Action item:
Take the lines from the beginning of the data below through the line holding "right wrist: (201, 369)" and return exactly those.

Task data:
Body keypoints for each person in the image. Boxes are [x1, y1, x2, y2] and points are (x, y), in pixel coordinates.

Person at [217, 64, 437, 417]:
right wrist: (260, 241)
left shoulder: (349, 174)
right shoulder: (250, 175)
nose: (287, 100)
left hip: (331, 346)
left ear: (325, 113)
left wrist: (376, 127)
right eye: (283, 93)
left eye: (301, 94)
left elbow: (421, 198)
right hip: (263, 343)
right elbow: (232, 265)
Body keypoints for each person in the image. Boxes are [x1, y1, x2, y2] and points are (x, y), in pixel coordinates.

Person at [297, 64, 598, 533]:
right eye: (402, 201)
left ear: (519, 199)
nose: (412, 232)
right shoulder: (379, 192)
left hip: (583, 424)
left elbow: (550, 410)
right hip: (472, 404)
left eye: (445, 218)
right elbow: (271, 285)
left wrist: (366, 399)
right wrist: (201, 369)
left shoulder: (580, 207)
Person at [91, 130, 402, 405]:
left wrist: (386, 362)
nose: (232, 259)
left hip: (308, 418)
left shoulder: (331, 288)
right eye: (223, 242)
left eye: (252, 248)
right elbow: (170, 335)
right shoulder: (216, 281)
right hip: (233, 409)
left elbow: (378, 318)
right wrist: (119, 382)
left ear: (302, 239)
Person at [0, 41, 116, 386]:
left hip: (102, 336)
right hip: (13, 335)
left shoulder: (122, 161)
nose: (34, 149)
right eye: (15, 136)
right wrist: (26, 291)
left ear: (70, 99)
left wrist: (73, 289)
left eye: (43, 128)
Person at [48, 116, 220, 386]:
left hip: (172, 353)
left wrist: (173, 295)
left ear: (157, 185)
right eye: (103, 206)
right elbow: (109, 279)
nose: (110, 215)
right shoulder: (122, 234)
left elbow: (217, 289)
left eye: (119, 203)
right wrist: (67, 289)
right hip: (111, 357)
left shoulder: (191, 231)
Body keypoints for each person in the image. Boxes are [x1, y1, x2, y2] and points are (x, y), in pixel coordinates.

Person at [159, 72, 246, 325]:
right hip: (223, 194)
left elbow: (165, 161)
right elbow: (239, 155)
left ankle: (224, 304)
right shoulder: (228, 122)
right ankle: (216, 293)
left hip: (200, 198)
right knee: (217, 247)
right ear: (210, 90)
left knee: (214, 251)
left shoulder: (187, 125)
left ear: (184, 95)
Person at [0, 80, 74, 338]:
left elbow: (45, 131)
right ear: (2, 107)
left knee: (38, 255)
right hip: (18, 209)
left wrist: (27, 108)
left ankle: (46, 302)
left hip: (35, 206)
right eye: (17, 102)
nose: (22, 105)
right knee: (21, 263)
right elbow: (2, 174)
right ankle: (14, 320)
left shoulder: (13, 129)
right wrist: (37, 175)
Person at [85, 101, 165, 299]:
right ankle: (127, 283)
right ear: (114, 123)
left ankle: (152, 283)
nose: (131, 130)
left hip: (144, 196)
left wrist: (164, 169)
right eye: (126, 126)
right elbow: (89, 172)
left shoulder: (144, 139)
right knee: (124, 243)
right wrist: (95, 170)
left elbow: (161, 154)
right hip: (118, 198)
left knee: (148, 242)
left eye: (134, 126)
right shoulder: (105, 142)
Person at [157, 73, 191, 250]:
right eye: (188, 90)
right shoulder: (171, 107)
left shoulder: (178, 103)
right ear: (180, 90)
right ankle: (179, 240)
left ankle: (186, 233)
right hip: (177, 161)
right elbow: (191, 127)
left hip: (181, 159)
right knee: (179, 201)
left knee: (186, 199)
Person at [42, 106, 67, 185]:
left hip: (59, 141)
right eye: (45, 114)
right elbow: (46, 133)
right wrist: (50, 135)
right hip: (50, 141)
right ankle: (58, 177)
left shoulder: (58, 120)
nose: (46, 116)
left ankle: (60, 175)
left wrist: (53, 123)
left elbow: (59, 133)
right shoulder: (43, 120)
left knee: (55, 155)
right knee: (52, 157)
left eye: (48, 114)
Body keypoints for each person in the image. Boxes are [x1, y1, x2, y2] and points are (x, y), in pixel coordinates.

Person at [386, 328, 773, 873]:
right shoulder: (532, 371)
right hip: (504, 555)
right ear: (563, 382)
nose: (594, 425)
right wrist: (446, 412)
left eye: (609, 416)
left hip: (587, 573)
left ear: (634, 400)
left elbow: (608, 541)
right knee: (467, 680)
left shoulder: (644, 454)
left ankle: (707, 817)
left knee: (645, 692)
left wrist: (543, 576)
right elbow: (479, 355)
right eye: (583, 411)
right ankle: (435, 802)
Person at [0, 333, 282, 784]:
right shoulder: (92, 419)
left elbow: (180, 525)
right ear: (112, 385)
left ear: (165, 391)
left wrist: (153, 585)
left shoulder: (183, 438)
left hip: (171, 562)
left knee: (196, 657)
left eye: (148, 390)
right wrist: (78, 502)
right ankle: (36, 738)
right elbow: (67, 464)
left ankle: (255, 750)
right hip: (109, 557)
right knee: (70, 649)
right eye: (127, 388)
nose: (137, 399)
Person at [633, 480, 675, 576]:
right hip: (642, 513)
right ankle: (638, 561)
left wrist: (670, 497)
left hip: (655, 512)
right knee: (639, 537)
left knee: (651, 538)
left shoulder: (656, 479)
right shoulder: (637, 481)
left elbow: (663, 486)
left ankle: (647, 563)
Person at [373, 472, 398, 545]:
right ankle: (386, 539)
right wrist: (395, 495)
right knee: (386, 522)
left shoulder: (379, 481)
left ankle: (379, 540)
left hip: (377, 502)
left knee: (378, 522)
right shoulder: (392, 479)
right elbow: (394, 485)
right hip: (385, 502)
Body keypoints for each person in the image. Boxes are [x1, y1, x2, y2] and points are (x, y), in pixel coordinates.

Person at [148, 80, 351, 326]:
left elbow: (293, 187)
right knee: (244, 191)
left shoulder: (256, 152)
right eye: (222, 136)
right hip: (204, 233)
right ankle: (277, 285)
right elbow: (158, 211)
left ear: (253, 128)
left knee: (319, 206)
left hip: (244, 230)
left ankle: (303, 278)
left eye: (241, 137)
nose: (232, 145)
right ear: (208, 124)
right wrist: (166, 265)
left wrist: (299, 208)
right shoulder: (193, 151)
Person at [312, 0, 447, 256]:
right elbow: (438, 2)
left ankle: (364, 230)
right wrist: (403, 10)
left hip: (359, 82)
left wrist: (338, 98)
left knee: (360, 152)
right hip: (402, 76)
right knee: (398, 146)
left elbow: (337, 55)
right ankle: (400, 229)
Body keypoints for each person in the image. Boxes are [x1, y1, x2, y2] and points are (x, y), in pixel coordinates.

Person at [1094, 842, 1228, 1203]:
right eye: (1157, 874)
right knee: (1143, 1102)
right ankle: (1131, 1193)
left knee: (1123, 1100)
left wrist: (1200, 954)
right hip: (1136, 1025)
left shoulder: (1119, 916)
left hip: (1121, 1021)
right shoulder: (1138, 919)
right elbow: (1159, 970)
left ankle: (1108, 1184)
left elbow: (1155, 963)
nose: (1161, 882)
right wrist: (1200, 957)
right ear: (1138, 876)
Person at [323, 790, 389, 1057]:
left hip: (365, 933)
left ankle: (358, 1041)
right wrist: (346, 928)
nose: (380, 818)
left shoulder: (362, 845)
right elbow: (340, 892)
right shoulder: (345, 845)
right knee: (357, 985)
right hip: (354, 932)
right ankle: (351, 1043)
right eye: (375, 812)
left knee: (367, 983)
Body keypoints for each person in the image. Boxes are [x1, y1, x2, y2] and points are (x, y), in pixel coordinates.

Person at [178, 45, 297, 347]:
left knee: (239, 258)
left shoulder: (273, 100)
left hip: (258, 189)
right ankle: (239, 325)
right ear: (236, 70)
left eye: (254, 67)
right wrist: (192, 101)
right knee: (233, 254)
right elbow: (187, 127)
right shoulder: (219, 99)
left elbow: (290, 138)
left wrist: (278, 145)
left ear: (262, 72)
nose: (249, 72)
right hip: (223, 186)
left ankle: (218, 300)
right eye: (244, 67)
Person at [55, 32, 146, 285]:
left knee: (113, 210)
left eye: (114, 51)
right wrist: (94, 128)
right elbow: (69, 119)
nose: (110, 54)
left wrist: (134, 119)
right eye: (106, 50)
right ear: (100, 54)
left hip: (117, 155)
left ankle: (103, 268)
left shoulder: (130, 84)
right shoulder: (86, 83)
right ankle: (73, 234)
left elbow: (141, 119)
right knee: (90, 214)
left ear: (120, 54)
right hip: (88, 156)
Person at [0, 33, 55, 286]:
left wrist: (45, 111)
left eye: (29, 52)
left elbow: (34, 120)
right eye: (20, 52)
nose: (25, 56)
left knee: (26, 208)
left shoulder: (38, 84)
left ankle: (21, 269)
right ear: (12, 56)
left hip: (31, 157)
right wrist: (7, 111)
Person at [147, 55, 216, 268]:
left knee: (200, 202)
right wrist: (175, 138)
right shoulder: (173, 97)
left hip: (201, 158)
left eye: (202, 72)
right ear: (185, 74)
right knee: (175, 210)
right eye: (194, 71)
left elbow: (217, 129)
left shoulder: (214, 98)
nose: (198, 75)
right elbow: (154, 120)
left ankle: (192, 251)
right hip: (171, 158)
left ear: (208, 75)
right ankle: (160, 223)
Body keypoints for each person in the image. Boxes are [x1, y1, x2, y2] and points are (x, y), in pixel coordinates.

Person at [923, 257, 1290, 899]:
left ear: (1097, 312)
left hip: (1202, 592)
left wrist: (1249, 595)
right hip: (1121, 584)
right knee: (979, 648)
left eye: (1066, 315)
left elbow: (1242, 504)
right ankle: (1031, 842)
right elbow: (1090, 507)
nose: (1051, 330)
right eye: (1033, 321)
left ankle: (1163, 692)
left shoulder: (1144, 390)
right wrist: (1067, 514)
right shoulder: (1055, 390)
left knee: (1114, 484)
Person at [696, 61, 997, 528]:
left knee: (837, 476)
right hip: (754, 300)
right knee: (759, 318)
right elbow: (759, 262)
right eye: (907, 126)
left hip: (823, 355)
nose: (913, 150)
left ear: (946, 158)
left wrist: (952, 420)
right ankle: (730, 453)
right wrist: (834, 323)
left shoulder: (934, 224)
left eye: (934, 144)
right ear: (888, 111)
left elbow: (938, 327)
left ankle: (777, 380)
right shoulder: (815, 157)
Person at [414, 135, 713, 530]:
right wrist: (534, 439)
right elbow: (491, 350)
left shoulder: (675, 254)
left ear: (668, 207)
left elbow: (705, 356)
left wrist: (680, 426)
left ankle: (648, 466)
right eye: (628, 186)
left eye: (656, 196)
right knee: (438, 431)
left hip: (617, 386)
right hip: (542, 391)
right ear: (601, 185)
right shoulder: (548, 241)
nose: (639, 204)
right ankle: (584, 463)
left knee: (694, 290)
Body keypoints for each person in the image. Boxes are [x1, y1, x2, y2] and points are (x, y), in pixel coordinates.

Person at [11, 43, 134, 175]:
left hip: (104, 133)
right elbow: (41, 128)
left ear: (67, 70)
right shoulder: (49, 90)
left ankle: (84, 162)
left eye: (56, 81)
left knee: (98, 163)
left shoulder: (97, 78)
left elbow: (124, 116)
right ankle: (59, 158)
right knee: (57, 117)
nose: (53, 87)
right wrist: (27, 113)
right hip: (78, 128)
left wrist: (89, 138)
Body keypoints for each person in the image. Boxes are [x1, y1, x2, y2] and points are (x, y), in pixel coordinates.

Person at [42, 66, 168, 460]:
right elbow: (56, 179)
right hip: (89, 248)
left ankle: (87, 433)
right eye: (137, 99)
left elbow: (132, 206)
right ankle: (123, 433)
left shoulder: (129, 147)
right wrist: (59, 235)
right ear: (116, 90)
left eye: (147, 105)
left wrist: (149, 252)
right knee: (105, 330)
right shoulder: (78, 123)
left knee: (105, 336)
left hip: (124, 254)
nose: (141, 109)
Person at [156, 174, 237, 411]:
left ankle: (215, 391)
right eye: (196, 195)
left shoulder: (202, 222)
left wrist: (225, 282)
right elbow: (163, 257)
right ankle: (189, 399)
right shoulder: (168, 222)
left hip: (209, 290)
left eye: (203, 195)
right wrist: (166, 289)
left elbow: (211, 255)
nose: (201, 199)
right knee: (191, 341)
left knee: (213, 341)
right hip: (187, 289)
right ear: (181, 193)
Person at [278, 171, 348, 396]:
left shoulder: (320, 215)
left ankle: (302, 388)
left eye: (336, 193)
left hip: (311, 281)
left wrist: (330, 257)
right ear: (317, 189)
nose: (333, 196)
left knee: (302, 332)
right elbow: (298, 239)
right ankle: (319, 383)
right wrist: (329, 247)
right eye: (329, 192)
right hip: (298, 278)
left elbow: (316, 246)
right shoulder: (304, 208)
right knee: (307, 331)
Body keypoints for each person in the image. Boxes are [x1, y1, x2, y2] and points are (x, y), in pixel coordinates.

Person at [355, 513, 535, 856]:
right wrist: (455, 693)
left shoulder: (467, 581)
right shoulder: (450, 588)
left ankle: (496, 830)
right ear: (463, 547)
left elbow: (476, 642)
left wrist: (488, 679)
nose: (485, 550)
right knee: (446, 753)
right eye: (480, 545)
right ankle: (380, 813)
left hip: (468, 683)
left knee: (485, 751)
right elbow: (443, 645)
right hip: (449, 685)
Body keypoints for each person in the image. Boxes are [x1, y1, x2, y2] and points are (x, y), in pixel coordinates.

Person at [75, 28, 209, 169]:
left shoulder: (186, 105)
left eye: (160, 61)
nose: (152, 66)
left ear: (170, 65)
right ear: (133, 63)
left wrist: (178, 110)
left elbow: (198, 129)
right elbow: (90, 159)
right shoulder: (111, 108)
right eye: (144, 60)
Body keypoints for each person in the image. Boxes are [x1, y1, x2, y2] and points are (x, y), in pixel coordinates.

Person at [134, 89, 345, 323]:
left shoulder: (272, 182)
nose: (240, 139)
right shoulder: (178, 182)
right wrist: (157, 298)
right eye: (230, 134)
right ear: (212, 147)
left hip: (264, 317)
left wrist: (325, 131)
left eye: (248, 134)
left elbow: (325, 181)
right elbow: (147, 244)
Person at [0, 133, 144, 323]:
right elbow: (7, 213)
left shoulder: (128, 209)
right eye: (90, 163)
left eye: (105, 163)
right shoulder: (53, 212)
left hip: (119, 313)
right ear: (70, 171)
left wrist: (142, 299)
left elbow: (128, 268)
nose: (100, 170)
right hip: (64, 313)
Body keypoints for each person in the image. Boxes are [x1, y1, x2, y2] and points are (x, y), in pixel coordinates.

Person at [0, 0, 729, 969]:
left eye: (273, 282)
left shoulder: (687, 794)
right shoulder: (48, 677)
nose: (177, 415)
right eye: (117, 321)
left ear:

Answer space:
Body keypoints for each person in the image. Boxes are [x1, y1, x2, y2] and points are (x, y), in pixel coordinates.

Person at [217, 64, 437, 417]:
right wrist: (260, 241)
left shoulder: (349, 174)
right shoulder: (250, 175)
nose: (287, 100)
left hip: (331, 346)
left ear: (325, 113)
left wrist: (376, 127)
right eye: (283, 93)
left eye: (301, 94)
left elbow: (421, 198)
right hip: (263, 343)
right elbow: (232, 265)
Body keypoints for each person in the image. Boxes are [x1, y1, x2, y2] and points are (x, y), in pixel coordinates.

Person at [297, 64, 598, 533]:
right eye: (402, 201)
left ear: (519, 199)
nose: (412, 232)
right shoulder: (379, 192)
left hip: (583, 424)
left elbow: (550, 410)
right hip: (472, 404)
left eye: (445, 218)
right elbow: (271, 285)
left wrist: (366, 399)
right wrist: (201, 369)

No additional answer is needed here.